Heavy Mechanical Complex achieves Rs3 billion record sales in FY2018

By Mehtab Haider
October 02, 2018

ISLAMABAD: After the Heavy Mechanical Complex (HMC) was transferred to the Strategic Plan Division (SPD), the complex made a record sale of over Rs3 billion during the last financial year ended June 30, 2018.

“Since its inception, first time in its history, the HMC has made record sales crossing Rs3 billion mark during fiscal year 2017-18. The HMC has sold different products worth Rs1.2 billion to SPD and more than Rs1.8 billion to different public and private sector entities in the previous financial year,” top official sources confirmed to The News on Monday.

The SPD has given an advertisement for the selection of a new managing director for the HMC, for which around 14 candidates have applied so far. It is worth noting that incumbent MD Mohammad Ali, who is an engineer by profession, turned around HMC in the last couple of years, and the entity was now able to manage its affairs without getting subsidy or financial support from the national exchequer.

Without complete overhauling of HMC, it cannot be turned into a profit making entity on permanent basis, which requires a comprehensive plan for modernisation of its obsolete stalled machines.

Pakistan can seek Chinese help to modernise HMC, but a detailed work plan was needed to be developed first with the help of experts and consultants. The HMC which came into being with full cooperation of China during the decade of 60s and 70s could be termed a classic example of deep-rooted friendship between Pakistan and China.

However, Pakistan remained unable to modernise this entity, which witnessed declining trends following the 90s.
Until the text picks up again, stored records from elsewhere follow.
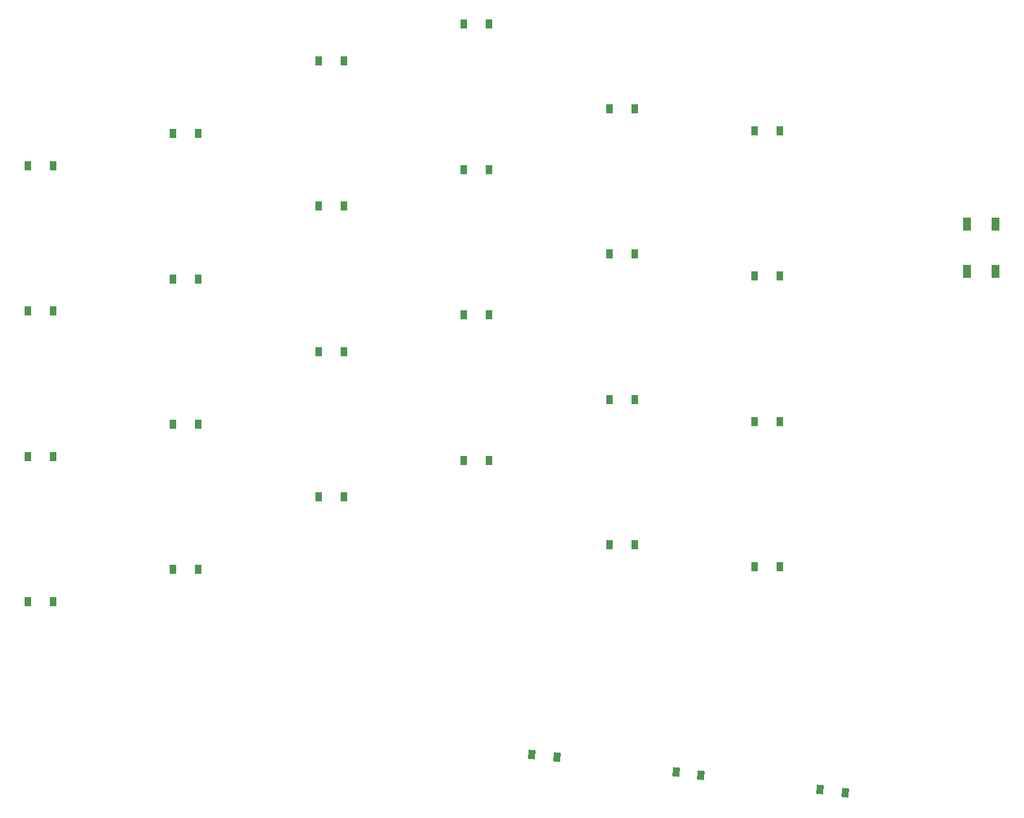
<source format=gbr>
%TF.GenerationSoftware,KiCad,Pcbnew,9.0.1*%
%TF.CreationDate,2025-06-02T17:16:12+02:00*%
%TF.ProjectId,pleiades_l,706c6569-6164-4657-935f-6c2e6b696361,v1.0.0*%
%TF.SameCoordinates,Original*%
%TF.FileFunction,Paste,Top*%
%TF.FilePolarity,Positive*%
%FSLAX46Y46*%
G04 Gerber Fmt 4.6, Leading zero omitted, Abs format (unit mm)*
G04 Created by KiCad (PCBNEW 9.0.1) date 2025-06-02 17:16:12*
%MOMM*%
%LPD*%
G01*
G04 APERTURE LIST*
G04 Aperture macros list*
%AMRotRect*
0 Rectangle, with rotation*
0 The origin of the aperture is its center*
0 $1 length*
0 $2 width*
0 $3 Rotation angle, in degrees counterclockwise*
0 Add horizontal line*
21,1,$1,$2,0,0,$3*%
G04 Aperture macros list end*
%ADD10R,0.900000X1.200000*%
%ADD11RotRect,0.900000X1.200000X353.000000*%
%ADD12R,1.100000X1.800000*%
G04 APERTURE END LIST*
D10*
%TO.C,D1*%
X-1650000Y-7557500D03*
X1650000Y-7557500D03*
%TD*%
%TO.C,D2*%
X-1650000Y11442500D03*
X1650000Y11442500D03*
%TD*%
%TO.C,D3*%
X-1650000Y30442500D03*
X1650000Y30442500D03*
%TD*%
%TO.C,D4*%
X-1650000Y49442500D03*
X1650000Y49442500D03*
%TD*%
%TO.C,D5*%
X17350000Y-3366500D03*
X20650000Y-3366500D03*
%TD*%
%TO.C,D6*%
X17350000Y15633500D03*
X20650000Y15633500D03*
%TD*%
%TO.C,D7*%
X17350000Y34633500D03*
X20650000Y34633500D03*
%TD*%
%TO.C,D8*%
X17350000Y53633500D03*
X20650000Y53633500D03*
%TD*%
%TO.C,D9*%
X36350000Y6158500D03*
X39650000Y6158500D03*
%TD*%
%TO.C,D10*%
X36350000Y25158500D03*
X39650000Y25158500D03*
%TD*%
%TO.C,D11*%
X36350000Y44158500D03*
X39650000Y44158500D03*
%TD*%
%TO.C,D12*%
X36350000Y63158500D03*
X39650000Y63158500D03*
%TD*%
%TO.C,D13*%
X55350000Y10921000D03*
X58650000Y10921000D03*
%TD*%
%TO.C,D14*%
X55350000Y29921000D03*
X58650000Y29921000D03*
%TD*%
%TO.C,D15*%
X55350000Y48921000D03*
X58650000Y48921000D03*
%TD*%
%TO.C,D16*%
X55350000Y67921000D03*
X58650000Y67921000D03*
%TD*%
%TO.C,D17*%
X74350000Y-128000D03*
X77650000Y-128000D03*
%TD*%
%TO.C,D18*%
X74350000Y18872000D03*
X77650000Y18872000D03*
%TD*%
%TO.C,D19*%
X74350000Y37872000D03*
X77650000Y37872000D03*
%TD*%
%TO.C,D20*%
X74350000Y56872000D03*
X77650000Y56872000D03*
%TD*%
%TO.C,D21*%
X93350000Y-2985500D03*
X96650000Y-2985500D03*
%TD*%
%TO.C,D22*%
X93350000Y16014500D03*
X96650000Y16014500D03*
%TD*%
%TO.C,D23*%
X93350000Y35014500D03*
X96650000Y35014500D03*
%TD*%
%TO.C,D24*%
X93350000Y54014500D03*
X96650000Y54014500D03*
%TD*%
D11*
%TO.C,D25*%
X64214513Y-27514383D03*
X67489915Y-27916551D03*
%TD*%
%TO.C,D26*%
X83072890Y-29829900D03*
X86348292Y-30232068D03*
%TD*%
%TO.C,D27*%
X101931267Y-32145418D03*
X105206669Y-32547586D03*
%TD*%
D12*
%TO.C,B1*%
X121150000Y35614500D03*
X121150000Y41814500D03*
X124850000Y35614500D03*
X124850000Y41814500D03*
%TD*%
M02*

</source>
The financial position of HMC touched the lowest ebb in 2016, and the situation was so alarming that the complex was not able to provide salaries to its employees and pension liabilities for several months.

Finally the last Pakistan Muslim League-Nawaz government on June 14, 2016 in its Economic Coordination Committee (ECC) meeting approved to handover HMC to SPD for power generation equipment and production of cement and sugar plants as well as construction of steel bridges.
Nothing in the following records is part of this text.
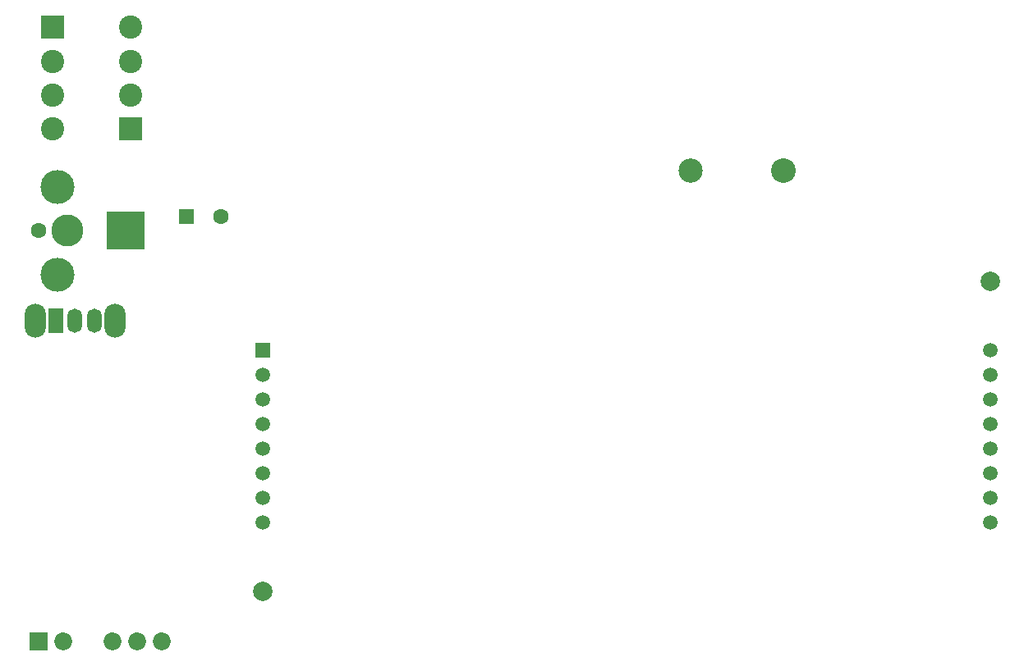
<source format=gbr>
%TF.GenerationSoftware,KiCad,Pcbnew,(6.0.9)*%
%TF.CreationDate,2023-01-24T23:05:38+01:00*%
%TF.ProjectId,Projekt,50726f6a-656b-4742-9e6b-696361645f70,rev?*%
%TF.SameCoordinates,Original*%
%TF.FileFunction,Soldermask,Bot*%
%TF.FilePolarity,Negative*%
%FSLAX46Y46*%
G04 Gerber Fmt 4.6, Leading zero omitted, Abs format (unit mm)*
G04 Created by KiCad (PCBNEW (6.0.9)) date 2023-01-24 23:05:38*
%MOMM*%
%LPD*%
G01*
G04 APERTURE LIST*
G04 Aperture macros list*
%AMRoundRect*
0 Rectangle with rounded corners*
0 $1 Rounding radius*
0 $2 $3 $4 $5 $6 $7 $8 $9 X,Y pos of 4 corners*
0 Add a 4 corners polygon primitive as box body*
4,1,4,$2,$3,$4,$5,$6,$7,$8,$9,$2,$3,0*
0 Add four circle primitives for the rounded corners*
1,1,$1+$1,$2,$3*
1,1,$1+$1,$4,$5*
1,1,$1+$1,$6,$7*
1,1,$1+$1,$8,$9*
0 Add four rect primitives between the rounded corners*
20,1,$1+$1,$2,$3,$4,$5,0*
20,1,$1+$1,$4,$5,$6,$7,0*
20,1,$1+$1,$6,$7,$8,$9,0*
20,1,$1+$1,$8,$9,$2,$3,0*%
G04 Aperture macros list end*
%ADD10R,2.400000X2.400000*%
%ADD11C,2.400000*%
%ADD12C,2.500000*%
%ADD13C,2.540000*%
%ADD14R,1.850000X1.850000*%
%ADD15C,1.850000*%
%ADD16RoundRect,0.250000X-0.550000X-0.550000X0.550000X-0.550000X0.550000X0.550000X-0.550000X0.550000X0*%
%ADD17C,1.600000*%
%ADD18R,4.000000X4.000000*%
%ADD19C,3.300000*%
%ADD20C,3.500000*%
%ADD21O,2.200000X3.500000*%
%ADD22R,1.500000X2.500000*%
%ADD23O,1.500000X2.500000*%
%ADD24C,2.000000*%
%ADD25R,1.500000X1.500000*%
%ADD26C,1.500000*%
G04 APERTURE END LIST*
D10*
%TO.C,J2*%
X69950000Y-76250000D03*
D11*
X69950000Y-79750000D03*
X69950000Y-83250000D03*
X69950000Y-86750000D03*
%TD*%
D10*
%TO.C,J1*%
X78000000Y-86750000D03*
D11*
X78000000Y-83250000D03*
X78000000Y-79750000D03*
X78000000Y-76250000D03*
%TD*%
D12*
%TO.C,BT1*%
X135753395Y-91000000D03*
D13*
X145283395Y-91000000D03*
%TD*%
D14*
%TO.C,PS1*%
X68500000Y-139605000D03*
D15*
X71040000Y-139605000D03*
X76120000Y-139605000D03*
X78660000Y-139605000D03*
X81200000Y-139605000D03*
%TD*%
D16*
%TO.C,J4*%
X83750000Y-95755000D03*
D17*
X87350000Y-95755000D03*
%TD*%
%TO.C,J5*%
X68500000Y-97250000D03*
D18*
X77500000Y-97250000D03*
D19*
X71500000Y-97250000D03*
D20*
X70500000Y-101750000D03*
X70500000Y-92750000D03*
%TD*%
D21*
%TO.C,SW7*%
X68150000Y-106547500D03*
X76350000Y-106547500D03*
D22*
X70250000Y-106547500D03*
D23*
X72250000Y-106547500D03*
X74250000Y-106547500D03*
%TD*%
D24*
%TO.C,U4*%
X166642500Y-102500000D03*
X91642500Y-134500000D03*
D25*
X91642500Y-109610000D03*
D26*
X91642500Y-112150000D03*
X91642500Y-114690000D03*
X91642500Y-117230000D03*
X91642500Y-119770000D03*
X91642500Y-122310000D03*
X91642500Y-124850000D03*
X91642500Y-127390000D03*
X166642500Y-109610000D03*
X166642500Y-112150000D03*
X166642500Y-114690000D03*
X166642500Y-117230000D03*
X166642500Y-119770000D03*
X166642500Y-122310000D03*
X166642500Y-124850000D03*
X166642500Y-127390000D03*
%TD*%
M02*

</source>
The SPD in December 2015 had moved a summary to the then prime minister seeking approval for the transfer of HMC to SPD, and review of PC-I for the balancing, modernisation, rehabilitation and expansion (BMRE) in two phases.

Based on the prospective strategic gains that would be achieved as a result of this arrangement, other proposals included power generation through construction of new nuclear power plants, heavy equipment manufacturing and goal of manufacturing 30 percent mechanical equipment for nuclear power plants (NPPs) under an industrial complex comprising of HMC-3 at Taxila, as well as Peoples Steel Mills (PSM) for manufacturing alloy steel at Karachi and HMC.

In the wake of China-Pakistan Economic Corridor (CPEC), it is perceived that synergised work of HMC-3, PSM and HMC has potential to contribute in the indigenous manufacturing of equipment for NPPs, as well as growth especially in terms of mega projects and industrialisation in coming years.

The Ministry of Industries and Production supported the idea of SPD subject to the observations that the SPD should take over all liabilities of HMC and also ensure protection of service conditions of serving and retired employees under the prevalent service and pension rules.

Prime Minister's Office asked SPD to offer their comments on the ministry’s observations in response. In addition to their earlier recommendations, SPD also requested for an amount of Rs500 million for the salaries and expenditures of the company till June 2016. Cabinet Division also endorsed the views of the Ministry of Industries and Production.

The approved PC-I for BMRE might be reviewed to be executed in two phases. In phase-1 only essential machinery could be installed, which would reduce the requirement of funds for the government. The HMC being faced with acute losses of over Rs3.5 billion was put on the list of privatisation and excluded several times.